TASK GOAL: Reproduce only what runs from the line containing "the operating steps" to the line containing "whether there are" in the records below, inclusive. Keep it exact, and keep the pictures out.

[SOURCE DATA — start]

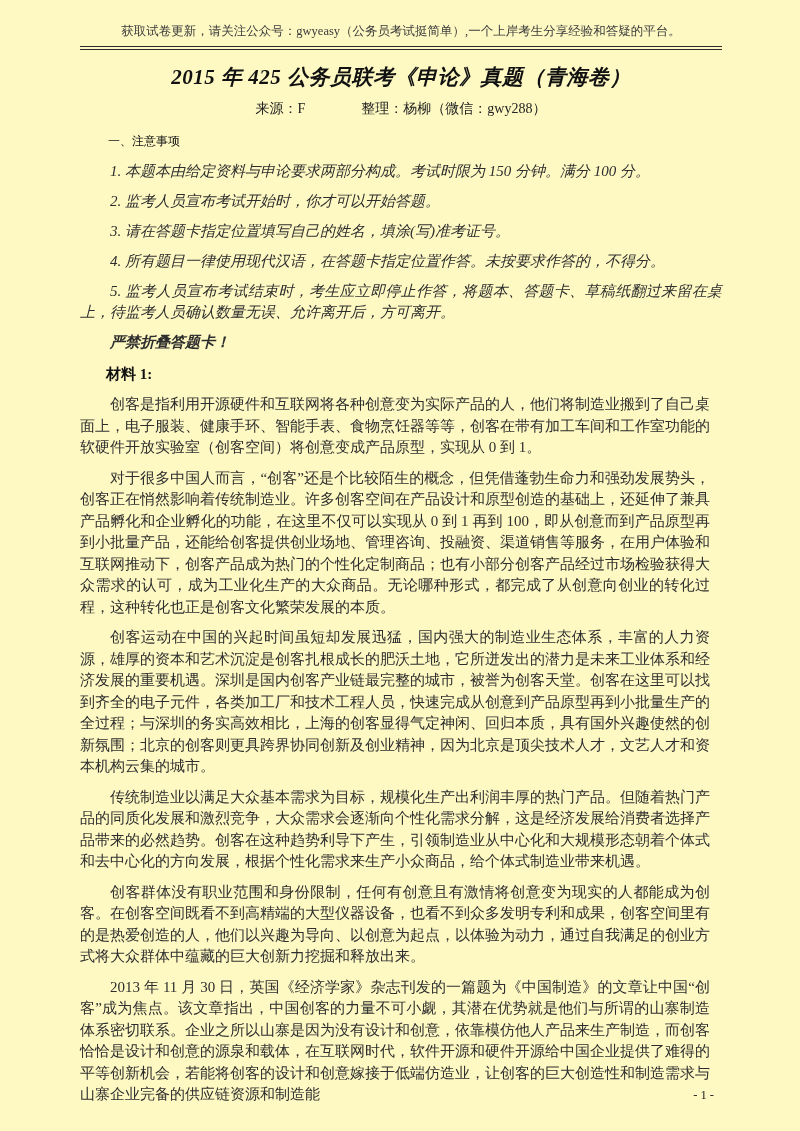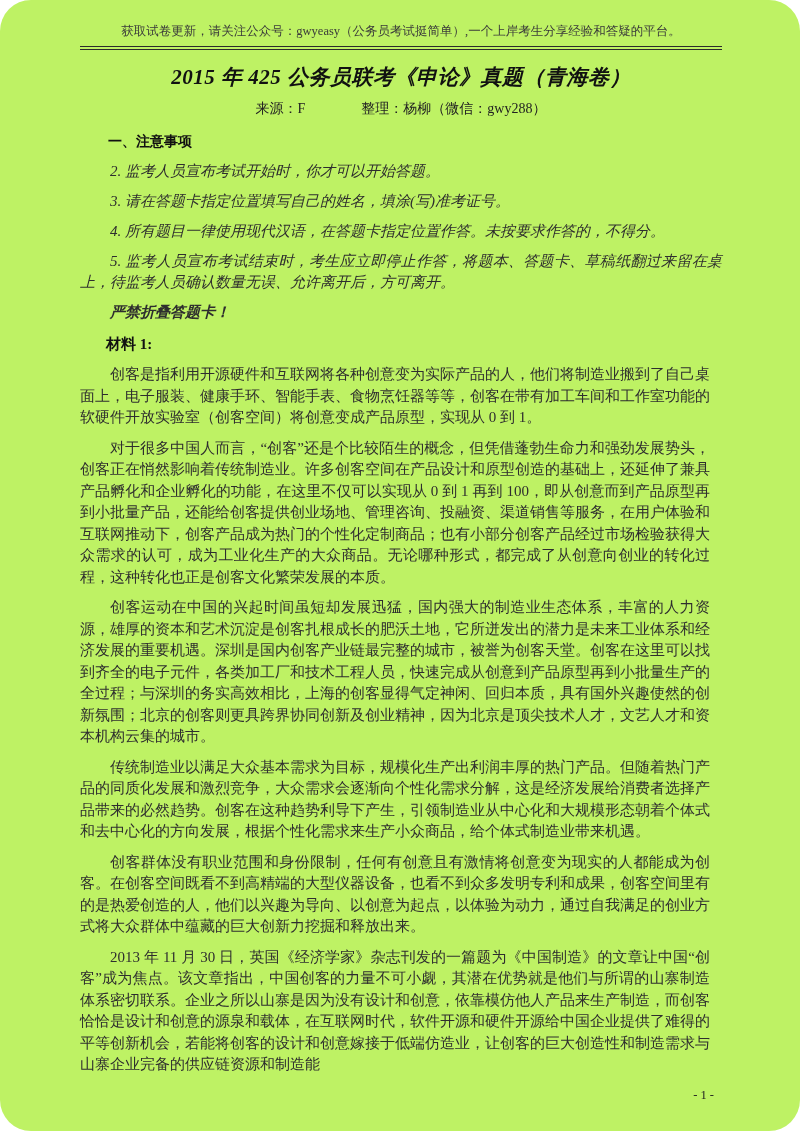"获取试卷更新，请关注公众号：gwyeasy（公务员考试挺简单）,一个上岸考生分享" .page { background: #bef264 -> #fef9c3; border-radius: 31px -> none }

[SOURCE DATA — finish]
[SOURCE DATA — start]

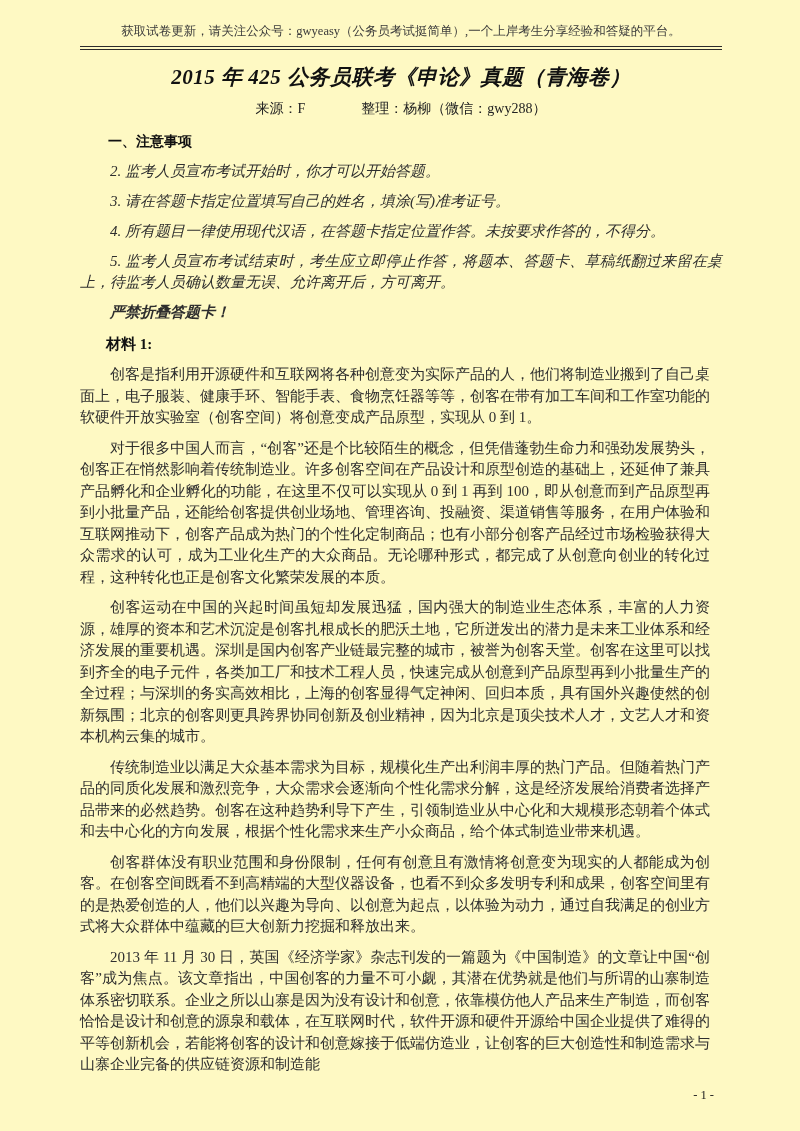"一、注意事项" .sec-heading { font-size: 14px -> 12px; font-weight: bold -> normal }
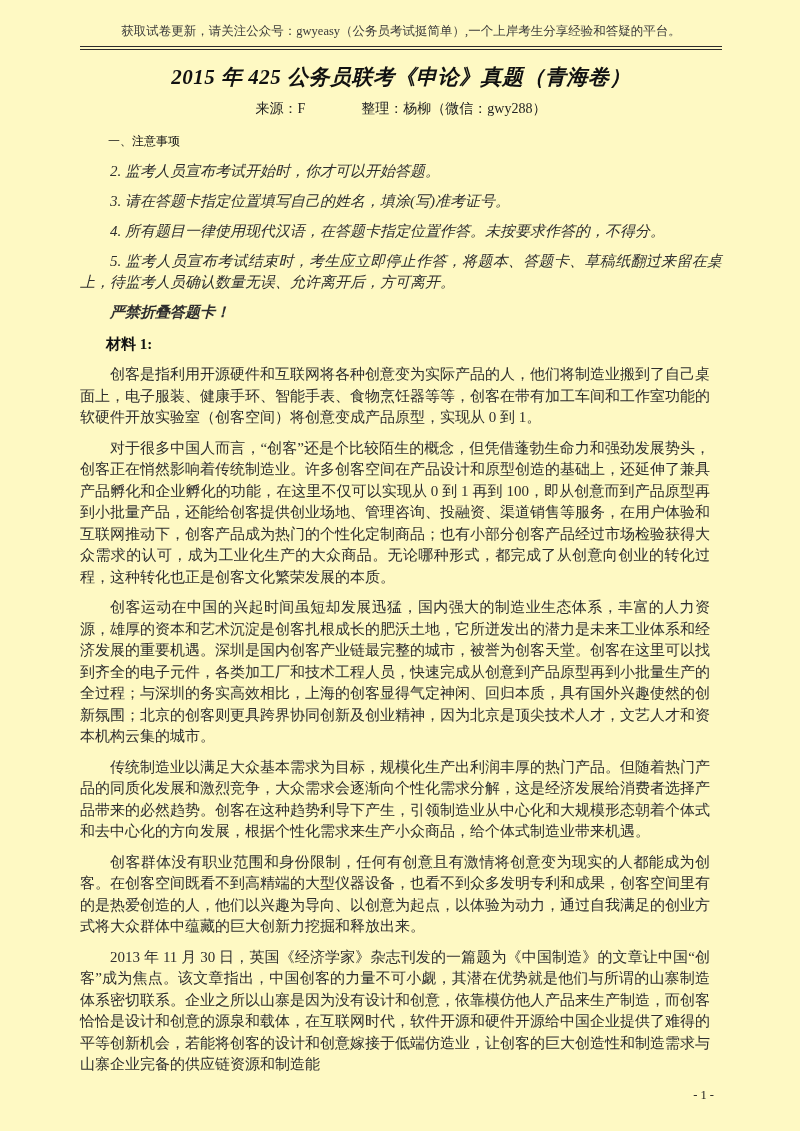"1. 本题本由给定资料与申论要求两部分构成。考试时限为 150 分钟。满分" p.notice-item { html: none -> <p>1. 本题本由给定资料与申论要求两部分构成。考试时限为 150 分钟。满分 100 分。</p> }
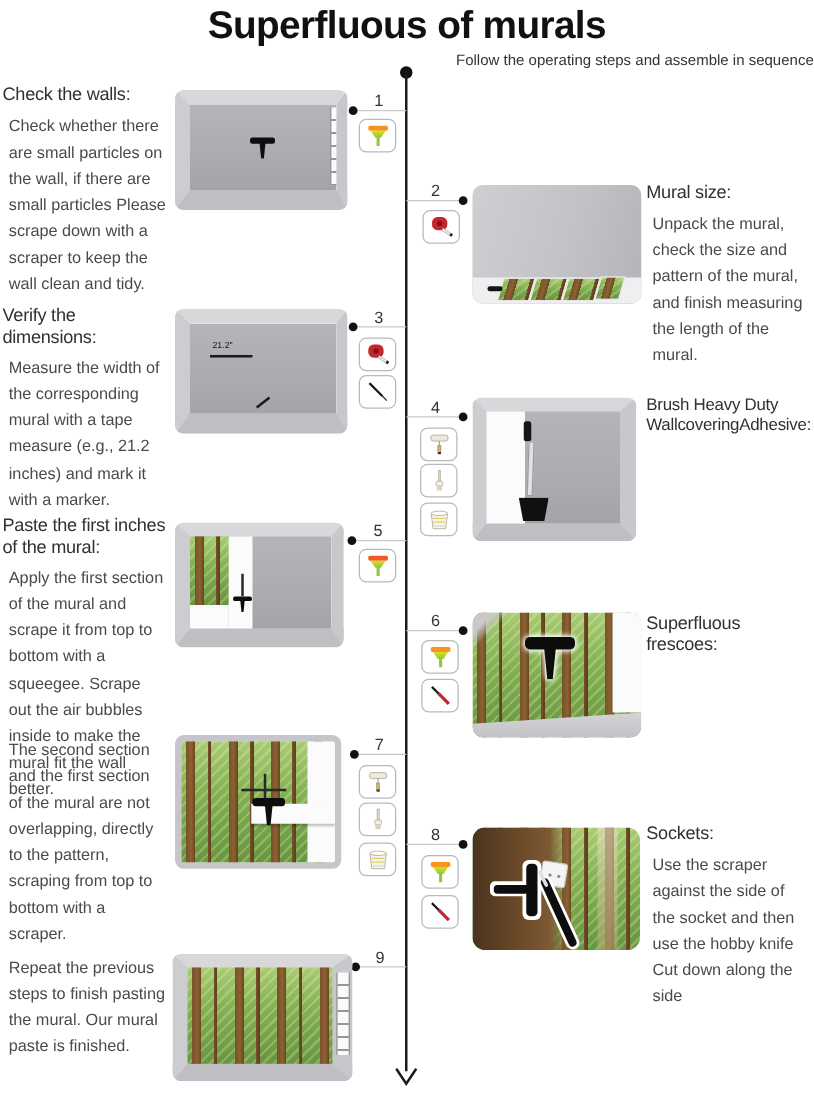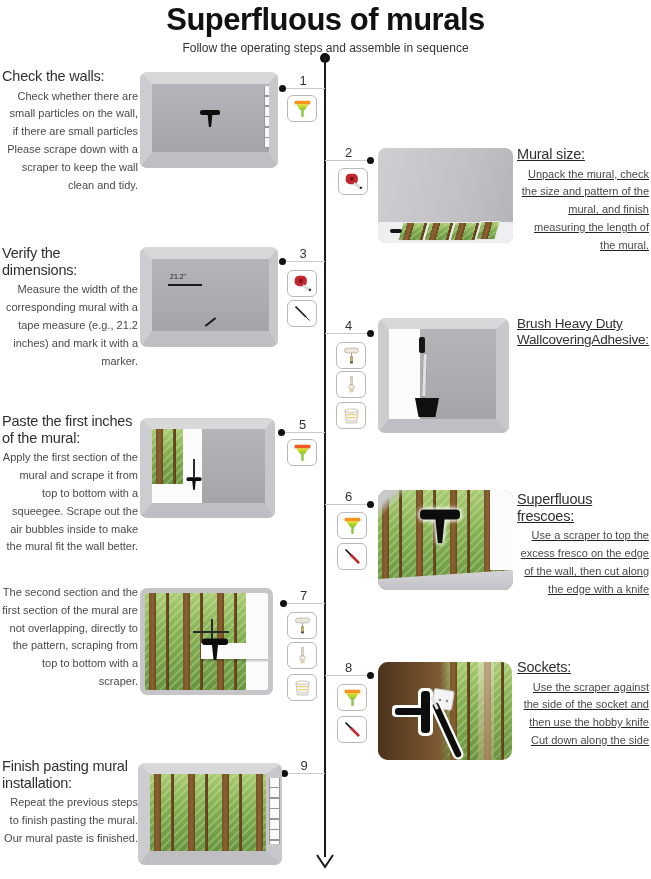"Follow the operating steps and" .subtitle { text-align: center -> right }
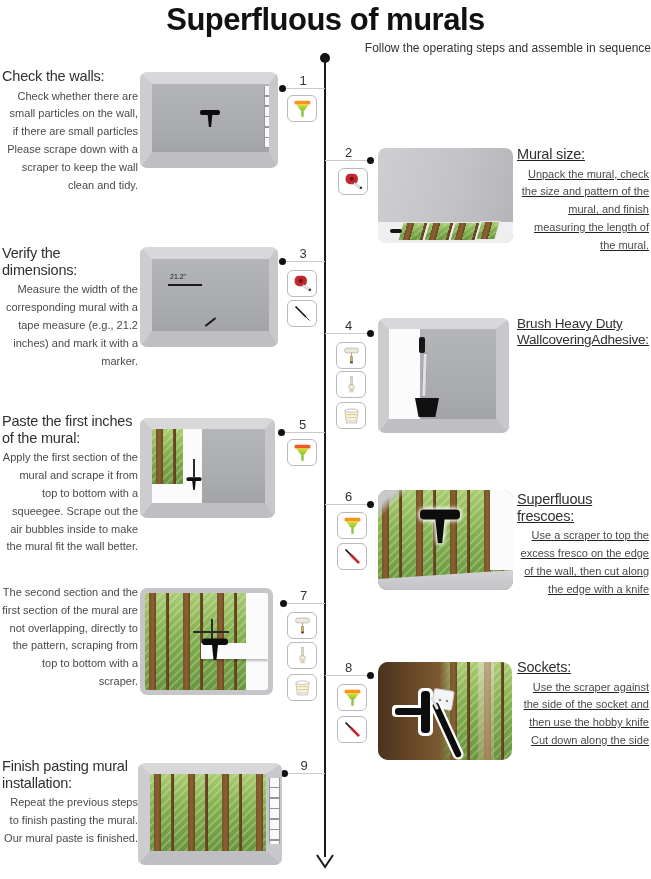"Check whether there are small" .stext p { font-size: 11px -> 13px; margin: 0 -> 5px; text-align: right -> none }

[SOURCE DATA — finish]

RESPONSE TO THE TASK:
"Follow the operating steps and" .subtitle { text-align: center -> right }
"Check whether there are small" .stext p { font-size: 11px -> 13px; margin: 0 -> 5px; text-align: right -> none }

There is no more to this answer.